認知症は不安から来ることもあると言われています。
随分、興奮されている様子でもあったので
私はしばらく話を聞きながら、Aさんが落着かれるのを待ちました。

「Aさん、それじゃ〜、もう夜も遅いしそ、ろそろ寝ましょうか。」
「あ〜、そうじゃな」

その時、
廊下に数人の足音が響き渡ったんです。

カツゥーン、カツゥーン、カツゥーン

私は言いようの無い恐怖を感じました。
私達スタッフはスニーカー、お年寄りの方々は介護靴を履いているため、足音が廊下に響き渡るなんてことはありません。

まっ、まさか、
これは軍靴の響く音なのか?
本当に兵隊が来たのか?

カツゥーン、カツゥーン、カツゥーン

足音はどんどんこの部屋に近づいてきます。
私は言葉も出ません。

カツゥーン、カツゥーン

この部屋の前で足音が止まりました!

「ほら、兵隊さんが還ってきたんだよ。」
「ま・・・まさか・・・」

私は怖る怖るドアを開けました。
・・・が、
廊下には誰もいません。

ふぅ〜・・・何だったんだ、今の音は?

「Aさん、誰もいませんよ。
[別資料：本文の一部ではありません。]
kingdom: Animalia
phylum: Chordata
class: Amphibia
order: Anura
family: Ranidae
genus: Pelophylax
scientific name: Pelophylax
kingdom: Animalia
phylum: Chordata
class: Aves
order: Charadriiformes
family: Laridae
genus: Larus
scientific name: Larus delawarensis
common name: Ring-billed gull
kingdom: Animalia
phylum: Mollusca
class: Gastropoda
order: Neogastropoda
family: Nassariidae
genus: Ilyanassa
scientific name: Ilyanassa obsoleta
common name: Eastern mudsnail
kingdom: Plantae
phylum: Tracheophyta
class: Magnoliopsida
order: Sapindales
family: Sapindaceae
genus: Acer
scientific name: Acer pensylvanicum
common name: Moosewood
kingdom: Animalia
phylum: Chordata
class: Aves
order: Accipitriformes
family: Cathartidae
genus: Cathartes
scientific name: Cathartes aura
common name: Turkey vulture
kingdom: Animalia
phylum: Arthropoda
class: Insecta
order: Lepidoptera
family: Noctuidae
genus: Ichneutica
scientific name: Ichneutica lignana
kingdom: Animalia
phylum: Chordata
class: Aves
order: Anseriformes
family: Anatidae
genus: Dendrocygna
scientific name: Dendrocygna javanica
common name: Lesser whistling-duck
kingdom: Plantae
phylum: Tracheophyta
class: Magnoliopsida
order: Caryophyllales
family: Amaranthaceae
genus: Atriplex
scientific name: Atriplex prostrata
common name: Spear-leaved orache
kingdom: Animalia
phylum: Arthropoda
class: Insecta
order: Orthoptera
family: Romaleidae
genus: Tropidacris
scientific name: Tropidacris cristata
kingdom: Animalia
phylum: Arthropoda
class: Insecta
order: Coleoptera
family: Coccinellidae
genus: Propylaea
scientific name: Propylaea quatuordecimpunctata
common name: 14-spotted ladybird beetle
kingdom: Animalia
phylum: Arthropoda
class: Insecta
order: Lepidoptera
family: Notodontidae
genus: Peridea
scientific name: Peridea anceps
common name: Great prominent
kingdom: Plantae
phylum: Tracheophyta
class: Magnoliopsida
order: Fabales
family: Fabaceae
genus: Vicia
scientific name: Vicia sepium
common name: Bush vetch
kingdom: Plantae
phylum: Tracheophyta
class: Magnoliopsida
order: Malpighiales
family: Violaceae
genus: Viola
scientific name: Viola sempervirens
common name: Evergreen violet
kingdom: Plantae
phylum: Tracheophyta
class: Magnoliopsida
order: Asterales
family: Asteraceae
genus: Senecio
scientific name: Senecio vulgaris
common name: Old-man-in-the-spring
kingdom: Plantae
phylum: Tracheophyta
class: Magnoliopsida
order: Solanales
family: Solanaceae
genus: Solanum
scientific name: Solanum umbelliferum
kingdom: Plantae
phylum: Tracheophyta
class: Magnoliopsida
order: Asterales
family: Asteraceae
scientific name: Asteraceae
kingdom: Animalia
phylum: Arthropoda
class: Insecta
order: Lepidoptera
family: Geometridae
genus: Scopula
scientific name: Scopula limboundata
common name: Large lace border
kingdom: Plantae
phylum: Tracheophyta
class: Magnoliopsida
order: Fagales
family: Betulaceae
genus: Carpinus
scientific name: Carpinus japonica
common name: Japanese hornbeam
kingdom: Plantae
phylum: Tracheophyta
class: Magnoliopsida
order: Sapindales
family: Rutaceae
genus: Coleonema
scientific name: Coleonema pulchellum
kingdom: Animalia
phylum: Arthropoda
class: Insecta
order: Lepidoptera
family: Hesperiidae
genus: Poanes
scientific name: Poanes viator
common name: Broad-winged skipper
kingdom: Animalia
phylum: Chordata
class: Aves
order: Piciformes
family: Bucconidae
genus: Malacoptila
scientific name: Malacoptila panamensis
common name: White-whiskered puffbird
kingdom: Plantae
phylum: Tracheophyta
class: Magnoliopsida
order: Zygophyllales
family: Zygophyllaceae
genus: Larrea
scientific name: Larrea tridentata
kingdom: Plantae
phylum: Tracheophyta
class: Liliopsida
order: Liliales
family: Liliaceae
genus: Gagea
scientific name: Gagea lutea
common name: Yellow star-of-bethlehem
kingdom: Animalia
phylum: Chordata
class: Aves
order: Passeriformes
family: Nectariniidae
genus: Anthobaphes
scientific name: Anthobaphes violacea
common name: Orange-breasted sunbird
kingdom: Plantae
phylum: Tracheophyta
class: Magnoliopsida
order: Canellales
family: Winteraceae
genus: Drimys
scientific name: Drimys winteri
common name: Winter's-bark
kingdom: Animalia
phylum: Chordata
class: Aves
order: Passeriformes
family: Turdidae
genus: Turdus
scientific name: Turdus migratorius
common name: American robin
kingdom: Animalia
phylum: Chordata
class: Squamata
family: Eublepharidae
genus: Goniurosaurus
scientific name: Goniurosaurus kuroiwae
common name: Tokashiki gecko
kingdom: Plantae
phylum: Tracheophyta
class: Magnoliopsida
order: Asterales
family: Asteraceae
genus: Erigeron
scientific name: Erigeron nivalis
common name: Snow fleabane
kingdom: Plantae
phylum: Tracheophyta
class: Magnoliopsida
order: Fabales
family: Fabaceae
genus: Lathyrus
さぁ、もう寝ましょう」

そう言いながら振向いた私の目に飛び込んできたのは
Aさんのベットの周りに立つ3人の兵隊の姿でした。
枕元の兵隊は生前の姿そのままで、
ベットサイドの兵隊は、ボロボロの身体で左腕がありません。
足元の兵隊も衣服が激しく損傷したうえ頭部がありません。
そして、
枕もとの兵隊がAさんに耳打ちするような格好をとったかと思うと、
次の瞬間、3人はスゥ〜と消えていきました。

翌朝、
Aさんは静かに息をひきとられました。
後日、
先輩に聞いたのですが、
Aさんは先の戦争で、長兄、次兄、弟を亡くされていたそうです。